# READING TEXT
· · · ·
Whiskey Lounge marks anniversary with Andy Brown

March 20--One sure sign something important is about to happen on stage: Musicians are abundant in the audience.

There were plenty of them at Whiskey Lounge, in Evanston, on Thursday night, where a weekly jazz series was marking its one-year anniversary. And it wasn't difficult to guess why the pros had turned out to listen.

For starters, Chicago guitarist Andy Brown was celebrating the release of his eminently appealing new album, the aptly named "Soloist" (Delmark Records), in which Brown plays unaccompanied. Uncounted Chicago jazz artists have collaborated with Brown on club dates and recording sessions, and they know better than anyone the depth of his work and unpretentiousness of his manner.

But that wasn't the only cause for celebration. Thursday evening's event marked the 50th concert that Chicago guitarist-impresario Steve Rashid was presenting at Whiskey Lounge, which has developed quite a following, judging by the full house on this occasion.

It's easy to understand why jazz listeners would value this offering. The room -- which seats 70 at most -- provides precisely the intimacy on which jazz thrives. Rashid opened the night as the welcoming emcee, encouraging listeners to pay close attention, and, indeed, the room transformed itself into something of a hushed concert hall once the performance began: no one stirred. Food and beverage service was uncommonly discreet, though whoever was noisily mixing drinks in the back of the room might want to pipe down a bit.

The setting gave guitarist Brown the opportunity for a beautifully sonorous set, and he made the most of it. Perhaps it should have come as no surprise that even when he held the stage alone, Brown emerged as a demure soloist, letting the music speak poetically for itself.

The warmth of Brown's sound and elegance of his delivery was apparent throughout the evening, but perhaps nowhere more tellingly than in Rodgers and Hammerstein's "I Have Dreamed" (performed as part of a Hammerstein medley with Jerome Kern's "The Folks Who Live on the Hill"). Here Brown presented himself as a jazz guitarist unafraid of melody, shaping the grandly arching main theme of "I Have Dreamed" with a degree of lyricism and legato not easily achieved on plucked strings. You practically could hear the words as he played the tune.
· · · ·
# PROMPT A
In the review of Andy Brown's Whiskey Lounge concert, how many people can the room seat at most?
# PROMPT B
Please extend the review of Andy Brown's Whiskey Lounge concert, picking up right after its last sentence.

# GIVEN RECORDS
· · · ·
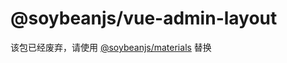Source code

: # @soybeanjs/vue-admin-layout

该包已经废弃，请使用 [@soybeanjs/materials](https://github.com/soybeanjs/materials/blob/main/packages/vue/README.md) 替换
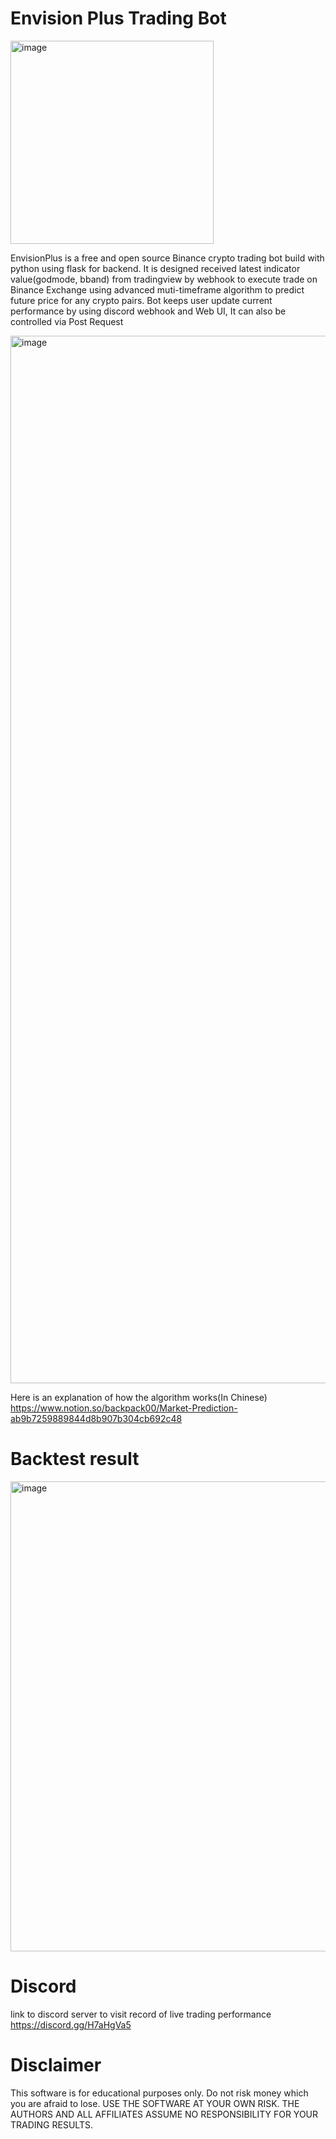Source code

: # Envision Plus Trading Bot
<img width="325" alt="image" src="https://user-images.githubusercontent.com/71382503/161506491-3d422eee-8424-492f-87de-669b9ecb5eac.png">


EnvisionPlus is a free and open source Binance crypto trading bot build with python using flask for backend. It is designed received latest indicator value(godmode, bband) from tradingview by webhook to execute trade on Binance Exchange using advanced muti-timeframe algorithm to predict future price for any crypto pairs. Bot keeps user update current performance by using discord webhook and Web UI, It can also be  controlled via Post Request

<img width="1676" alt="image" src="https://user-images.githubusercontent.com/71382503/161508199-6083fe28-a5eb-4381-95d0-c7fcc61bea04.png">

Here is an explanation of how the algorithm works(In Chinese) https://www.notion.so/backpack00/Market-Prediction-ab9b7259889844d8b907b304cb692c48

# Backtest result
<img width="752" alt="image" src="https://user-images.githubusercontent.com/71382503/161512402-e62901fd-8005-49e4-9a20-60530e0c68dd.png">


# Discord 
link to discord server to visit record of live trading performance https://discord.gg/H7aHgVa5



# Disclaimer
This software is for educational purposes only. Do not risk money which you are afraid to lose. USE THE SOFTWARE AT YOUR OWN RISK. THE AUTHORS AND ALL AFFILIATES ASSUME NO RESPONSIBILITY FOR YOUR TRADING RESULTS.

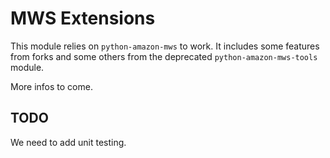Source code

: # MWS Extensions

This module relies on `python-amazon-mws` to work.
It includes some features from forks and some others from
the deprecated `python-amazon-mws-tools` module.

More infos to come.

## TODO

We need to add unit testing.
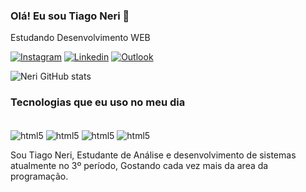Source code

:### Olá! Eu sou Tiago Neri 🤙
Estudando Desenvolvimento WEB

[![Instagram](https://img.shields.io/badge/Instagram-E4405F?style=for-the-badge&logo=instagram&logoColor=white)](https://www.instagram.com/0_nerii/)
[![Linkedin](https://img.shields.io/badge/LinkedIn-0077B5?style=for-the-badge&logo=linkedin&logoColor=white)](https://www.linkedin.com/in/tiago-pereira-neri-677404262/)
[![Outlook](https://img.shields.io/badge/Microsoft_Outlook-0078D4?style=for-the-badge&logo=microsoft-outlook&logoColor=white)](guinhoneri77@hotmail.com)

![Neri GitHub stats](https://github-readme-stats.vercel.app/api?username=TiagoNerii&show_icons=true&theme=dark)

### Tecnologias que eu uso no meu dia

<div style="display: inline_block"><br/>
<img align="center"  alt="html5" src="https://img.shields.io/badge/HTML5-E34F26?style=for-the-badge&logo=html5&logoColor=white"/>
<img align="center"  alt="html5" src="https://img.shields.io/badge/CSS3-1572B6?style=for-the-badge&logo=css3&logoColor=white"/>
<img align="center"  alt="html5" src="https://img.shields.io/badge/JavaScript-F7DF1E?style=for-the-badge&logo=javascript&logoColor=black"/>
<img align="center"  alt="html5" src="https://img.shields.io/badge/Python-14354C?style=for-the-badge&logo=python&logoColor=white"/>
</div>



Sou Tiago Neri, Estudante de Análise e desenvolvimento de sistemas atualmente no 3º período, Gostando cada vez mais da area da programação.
· · · ·
# TASK RESPONSE A
70

# TASK RESPONSE B
That same ardency of phrase emerged in up-tempo material, as in Dietz and Schwartz's "By Myself," the piece that closes the "Soloist" album. Even as rhythms surged forward, Brown took pains to keep the theme in the listener's ear.

Not everything, however, was quite so genteel. In "Freak of the Week," by John Coates, Jr., Brown emphasized funky chords, crazy syncopations and a gritty blues manner (well, gritty by Brown's easy-on-the-ears sensibility, anyway). And in "Drum Boogie," also from the "Soloist" album, Brown produced copious melodic invention, one riff answering another, one line tumbling into the next and the next.

After the first set, impresario Rashid began an onstage interview with Brown, another distinctive feature of the Thursday-night sessions at Whiskey Lounge. For those who couldn't make the show, the proceedings were live-streamed at steverashidpresents.com, where past performances are archived for online viewing.

It all adds up to a clever and entrepreneurial way of presenting jazz, giving Chicago-area listeners yet another attractive forum for the music.

The series continues with the Bobby Broom Trio on Thursday; Art Davis, Jim Cox and Dennis Luxion, April 2; and the Copacabana Trio, April 9; all shows start at 7:30 p.m.; at the Whiskey Lounge in 27 Live, 1012 Church St., Evanston; $10 cover plus one-drink minimum; 855-927-5483 or steverashidpresents.com.